# ASSIGNED TASK
From the data below, repeat exactly the lines from the line with "334 204 21.42" to the line with "528 404 4242", both included.
Content starts
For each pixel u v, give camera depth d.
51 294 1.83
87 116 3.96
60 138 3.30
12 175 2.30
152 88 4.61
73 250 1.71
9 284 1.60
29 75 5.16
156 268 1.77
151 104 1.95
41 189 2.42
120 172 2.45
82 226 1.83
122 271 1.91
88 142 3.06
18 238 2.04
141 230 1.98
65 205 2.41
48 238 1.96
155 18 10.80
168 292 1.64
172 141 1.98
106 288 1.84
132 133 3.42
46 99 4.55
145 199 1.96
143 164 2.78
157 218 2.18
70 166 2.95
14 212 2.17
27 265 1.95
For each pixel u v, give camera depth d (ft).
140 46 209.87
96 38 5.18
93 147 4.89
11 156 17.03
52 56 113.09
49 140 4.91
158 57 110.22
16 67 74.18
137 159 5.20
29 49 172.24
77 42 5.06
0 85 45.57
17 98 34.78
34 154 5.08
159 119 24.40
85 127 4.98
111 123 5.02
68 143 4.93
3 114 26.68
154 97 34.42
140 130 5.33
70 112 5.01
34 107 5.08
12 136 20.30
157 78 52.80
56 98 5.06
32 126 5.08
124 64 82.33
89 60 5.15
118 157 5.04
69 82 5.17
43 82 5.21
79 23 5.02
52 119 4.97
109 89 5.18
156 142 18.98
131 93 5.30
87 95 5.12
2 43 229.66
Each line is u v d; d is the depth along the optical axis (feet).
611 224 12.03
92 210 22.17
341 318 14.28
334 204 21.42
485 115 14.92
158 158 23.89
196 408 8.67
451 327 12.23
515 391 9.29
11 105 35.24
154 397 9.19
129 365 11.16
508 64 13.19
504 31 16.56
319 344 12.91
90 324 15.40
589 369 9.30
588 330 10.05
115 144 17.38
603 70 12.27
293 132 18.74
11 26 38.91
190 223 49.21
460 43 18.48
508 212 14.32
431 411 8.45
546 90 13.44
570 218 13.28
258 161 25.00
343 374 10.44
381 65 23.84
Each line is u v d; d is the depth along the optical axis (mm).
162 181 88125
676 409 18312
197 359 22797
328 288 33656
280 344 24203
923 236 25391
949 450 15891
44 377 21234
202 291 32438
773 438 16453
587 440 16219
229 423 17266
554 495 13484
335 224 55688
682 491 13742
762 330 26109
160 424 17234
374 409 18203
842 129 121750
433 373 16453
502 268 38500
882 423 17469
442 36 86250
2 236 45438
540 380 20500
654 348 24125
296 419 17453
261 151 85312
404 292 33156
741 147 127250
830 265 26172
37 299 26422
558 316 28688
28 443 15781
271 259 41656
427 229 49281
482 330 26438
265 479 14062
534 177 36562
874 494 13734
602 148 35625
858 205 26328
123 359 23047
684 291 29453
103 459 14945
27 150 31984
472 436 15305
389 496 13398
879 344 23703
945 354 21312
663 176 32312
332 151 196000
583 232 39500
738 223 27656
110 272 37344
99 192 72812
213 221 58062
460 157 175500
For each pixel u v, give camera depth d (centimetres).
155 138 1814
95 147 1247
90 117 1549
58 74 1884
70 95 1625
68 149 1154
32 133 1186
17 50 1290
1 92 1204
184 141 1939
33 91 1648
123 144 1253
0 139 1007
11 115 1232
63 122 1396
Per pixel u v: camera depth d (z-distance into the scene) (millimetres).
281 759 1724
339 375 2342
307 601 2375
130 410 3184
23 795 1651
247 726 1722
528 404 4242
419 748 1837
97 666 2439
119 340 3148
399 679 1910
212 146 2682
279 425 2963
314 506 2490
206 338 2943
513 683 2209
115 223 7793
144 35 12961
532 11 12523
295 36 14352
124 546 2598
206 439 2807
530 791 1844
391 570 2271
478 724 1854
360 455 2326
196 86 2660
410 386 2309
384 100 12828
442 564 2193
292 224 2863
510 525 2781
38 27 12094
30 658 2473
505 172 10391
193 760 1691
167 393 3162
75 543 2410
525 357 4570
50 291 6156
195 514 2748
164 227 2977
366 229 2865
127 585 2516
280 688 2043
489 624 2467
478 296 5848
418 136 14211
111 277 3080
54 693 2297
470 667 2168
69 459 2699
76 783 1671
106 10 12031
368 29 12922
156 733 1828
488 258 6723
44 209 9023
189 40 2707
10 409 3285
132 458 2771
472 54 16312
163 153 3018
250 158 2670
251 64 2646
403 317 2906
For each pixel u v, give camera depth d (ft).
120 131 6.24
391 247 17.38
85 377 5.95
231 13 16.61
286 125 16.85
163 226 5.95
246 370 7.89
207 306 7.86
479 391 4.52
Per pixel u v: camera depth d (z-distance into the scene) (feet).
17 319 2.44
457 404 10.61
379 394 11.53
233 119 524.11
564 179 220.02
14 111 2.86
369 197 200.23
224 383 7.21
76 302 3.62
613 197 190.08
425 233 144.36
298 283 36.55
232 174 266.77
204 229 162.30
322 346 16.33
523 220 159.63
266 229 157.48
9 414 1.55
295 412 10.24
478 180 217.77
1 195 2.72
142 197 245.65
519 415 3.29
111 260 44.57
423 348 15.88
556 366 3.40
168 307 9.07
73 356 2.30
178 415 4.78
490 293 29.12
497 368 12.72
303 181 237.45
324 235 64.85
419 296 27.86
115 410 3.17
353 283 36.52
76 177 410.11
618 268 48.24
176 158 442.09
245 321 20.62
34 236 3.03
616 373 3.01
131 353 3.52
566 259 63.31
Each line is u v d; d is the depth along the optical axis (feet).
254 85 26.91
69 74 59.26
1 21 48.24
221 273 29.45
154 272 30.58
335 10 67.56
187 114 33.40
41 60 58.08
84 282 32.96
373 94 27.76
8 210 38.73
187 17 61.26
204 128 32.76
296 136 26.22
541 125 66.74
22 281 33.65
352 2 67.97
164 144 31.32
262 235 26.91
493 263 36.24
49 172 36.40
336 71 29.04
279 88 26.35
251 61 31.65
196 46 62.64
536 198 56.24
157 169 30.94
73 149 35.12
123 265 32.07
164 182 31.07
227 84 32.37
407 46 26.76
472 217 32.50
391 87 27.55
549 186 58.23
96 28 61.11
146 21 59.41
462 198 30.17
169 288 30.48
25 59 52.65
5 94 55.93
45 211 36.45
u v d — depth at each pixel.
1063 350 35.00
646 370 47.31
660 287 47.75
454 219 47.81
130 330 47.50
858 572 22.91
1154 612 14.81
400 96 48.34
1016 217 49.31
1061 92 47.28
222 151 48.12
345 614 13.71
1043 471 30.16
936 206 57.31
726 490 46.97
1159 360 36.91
Content ends
# WRITTEN REPLY
334 204 21.42
485 115 14.92
158 158 23.89
196 408 8.67
451 327 12.23
515 391 9.29
11 105 35.24
154 397 9.19
129 365 11.16
508 64 13.19
504 31 16.56
319 344 12.91
90 324 15.40
589 369 9.30
588 330 10.05
115 144 17.38
603 70 12.27
293 132 18.74
11 26 38.91
190 223 49.21
460 43 18.48
508 212 14.32
431 411 8.45
546 90 13.44
570 218 13.28
258 161 25.00
343 374 10.44
381 65 23.84
Each line is u v d; d is the depth along the optical axis (mm).
162 181 88125
676 409 18312
197 359 22797
328 288 33656
280 344 24203
923 236 25391
949 450 15891
44 377 21234
202 291 32438
773 438 16453
587 440 16219
229 423 17266
554 495 13484
335 224 55688
682 491 13742
762 330 26109
160 424 17234
374 409 18203
842 129 121750
433 373 16453
502 268 38500
882 423 17469
442 36 86250
2 236 45438
540 380 20500
654 348 24125
296 419 17453
261 151 85312
404 292 33156
741 147 127250
830 265 26172
37 299 26422
558 316 28688
28 443 15781
271 259 41656
427 229 49281
482 330 26438
265 479 14062
534 177 36562
874 494 13734
602 148 35625
858 205 26328
123 359 23047
684 291 29453
103 459 14945
27 150 31984
472 436 15305
389 496 13398
879 344 23703
945 354 21312
663 176 32312
332 151 196000
583 232 39500
738 223 27656
110 272 37344
99 192 72812
213 221 58062
460 157 175500
For each pixel u v, give camera depth d (centimetres).
155 138 1814
95 147 1247
90 117 1549
58 74 1884
70 95 1625
68 149 1154
32 133 1186
17 50 1290
1 92 1204
184 141 1939
33 91 1648
123 144 1253
0 139 1007
11 115 1232
63 122 1396
Per pixel u v: camera depth d (z-distance into the scene) (millimetres).
281 759 1724
339 375 2342
307 601 2375
130 410 3184
23 795 1651
247 726 1722
528 404 4242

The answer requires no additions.